WHEN MICHAEL Knox approached the free-throw line late in C.A. Johnson’s Class A state championship game against Whale Branch, one man standing deep into the Carolina Life Arena stands could relate to the pressure.
Twenty-five years earlier, across the arena parking lot in Carolina Coliseum, Keith Holloway sank two free throws that helped push C.A. Johnson to its last state title. This time, Knox made one with 45 seconds remaining and two more with 9 seconds to go to secure another championship.
“I knew what he was going through,” Holloway said afterward.
What Knox and his teammates went through Saturday was eerily similar to the experience of the 1989 championship club, from falling deep into an early hole to using a 1-3-1 trapping zone defense to crawling out of it.
Both teams also fought against great odds to win.
“We’ve had guys suspended. We’ve lost guys,” said C.A. Johnson coach Daryl Jarvis, minutes after his team’s 71-64 overtime victory. “We’ve been in games where we had all starters in foul trouble. And we just keep fighting hard. Kept fighting hard.”
Several members of the ’89 team in attendance – including Holloway, Nate Jacobs, Fred Moore and coach Tim Gates – understood. That team went 13-7 during the regular season, then swept through the playoffs to the championship. The current club was a less-than-sterling 14-9 following the regular season.
Unlike that ’89 team with a smattering of seniors, this club had eight seniors, many of whom had played together since middle school. Those eight played 167 of the game’s 180 minutes Saturday, scored all but five of the team’s points and grabbed all but two of its 31 rebounds.
“I just love these guys,” Jarvis said before the game. “I’m going to miss all of them, especially these eight seniors. It’s going to be emotional.”
Periodically throughout the week preceding the game, Jarvis used the ’89 championship game as a talking point with the team. He told them winning a championship went beyond the players and coaches and into the C.A. Johnson community.
“We talked about the pride in the community and trying to rebuild it,” Jarvis said. “I told them since they’ve been 10th graders, they have the opportunity to bring that pride and tradition back. We wanted to make history, again.”
Just before the team departed the locker room to begin pregame warmups, it huddled, prayed, then put their hands into the huddle and shouted: “One! Two! Three! History!”
Whale Branch, attempting to win a state championship game it lost the previous season, countered C.A. Johnson’s full-court pressure by running waves of players in and out of the game. It seemed to work as Jarvis was forced to call one timeout with his team trailing by 5 points in the first quarter, another when down by 8 in the second, and a third when Whale Branch stretched the lead to 18 before halftime.

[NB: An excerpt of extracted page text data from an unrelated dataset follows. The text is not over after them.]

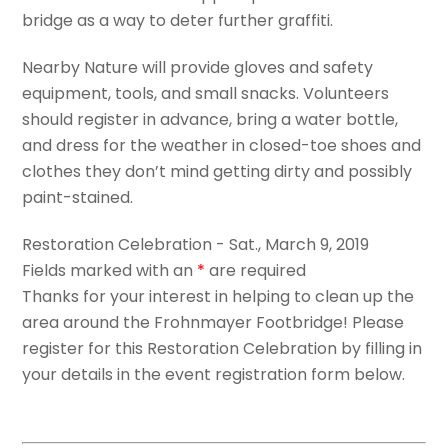
bridge as a way to deter further graffiti.
Nearby Nature will provide gloves and safety
equipment, tools, and small snacks. Volunteers
should register in advance, bring a water bottle,
and dress for the weather in closed-toe shoes and
clothes they don’t mind getting dirty and possibly
paint-stained.
Restoration Celebration - Sat., March 9, 2019
Fields marked with an
*
are required
Thanks for your interest in helping to clean up the
area around the Frohnmayer Footbridge! Please
register for this Restoration Celebration by filling in
your details in the event registration form below.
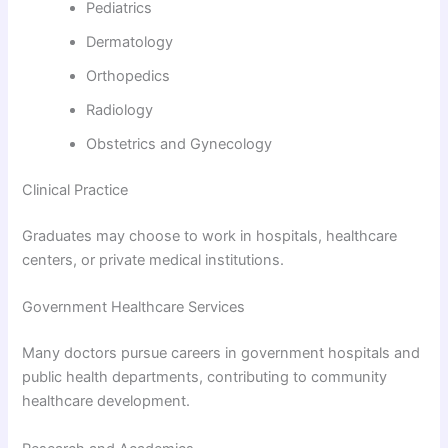
Pediatrics
Dermatology
Orthopedics
Radiology
Obstetrics and Gynecology
Clinical Practice
Graduates may choose to work in hospitals, healthcare
centers, or private medical institutions.
Government Healthcare Services
Many doctors pursue careers in government hospitals and
public health departments, contributing to community
healthcare development.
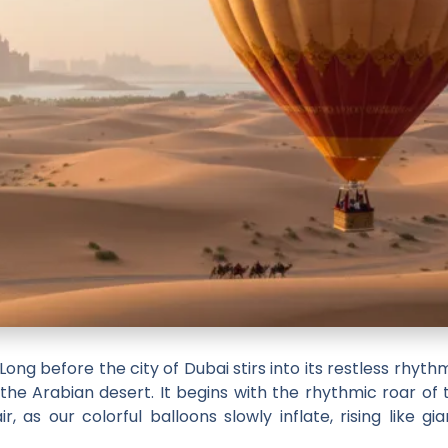
Long before the city of Dubai stirs into its restless rhythm
 the Arabian desert. It begins with the rhythmic roar of 
 as our colorful balloons slowly inflate, rising like gia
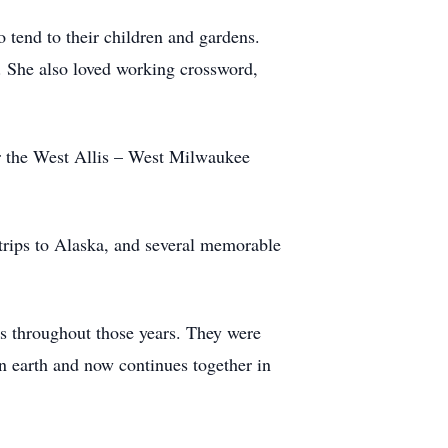
o tend to their children and gardens.
. She also loved working crossword,
or the West Allis – West Milwaukee
trips to Alaska, and several memorable
s throughout those years. They were
on earth and now continues together in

Then, just as the ’89 team gained momentum at the end of the first half in its championship win against Riverside, C.A. Johnson’s engine got charged when it cut the halftime deficit to 9.
For the second half, Jarvis heeded the advice of his assistant coaches.
“I hate the 1-3-1 in half court,” Jarvis said. “My coaches kept saying, just try it, just try it. It was the difference.”
Whale Branch, which scored 20 points in the first quarter and 21 in the second, managed 23 points against the 1-3-1 over the final two quarters and overtime.
Similarly, the ’89 club switched to the 1-3-1 in the second half, confused Riverside’s offense and coasted to an 81-67 victory.
Just as guard Carey Rich took the lead in the ’89 team’s second-half run and finished with 30 points, Knox was C.A. Johnson’s guy on Saturday. He finished with 23 points, nine rebounds and seven steals.
It also was Knox who got up next to his coach on the sideline when the Green Hornets trailed by 18 points in the second quarter.
“Coach, we’re going to keep fighting,” Jarvis recalled Knox saying. “We’ll be all right.”
Afterward, Knox proved to be the team spokesman in lending perspective to the championship.
“It means a lot, not only for me and my team, but for our community,” he said. “They’ve been behind us and supporting us. ... On the 25th anniversary, we showed that not only the class of ’89 could do it, but we could do it, also.”
Knox and his teammates then swapped out their week-old “Region Champions” warm-up jerseys for new “State Champions” T-shirts. The celebration moved upstairs to a C.A. Johnson suite.
In the concourse outside the suite, Jarvis met up with Gates, the coach from the ’89 championship team. C.A. Johnson had waited 25 years for this embrace of championship coaches.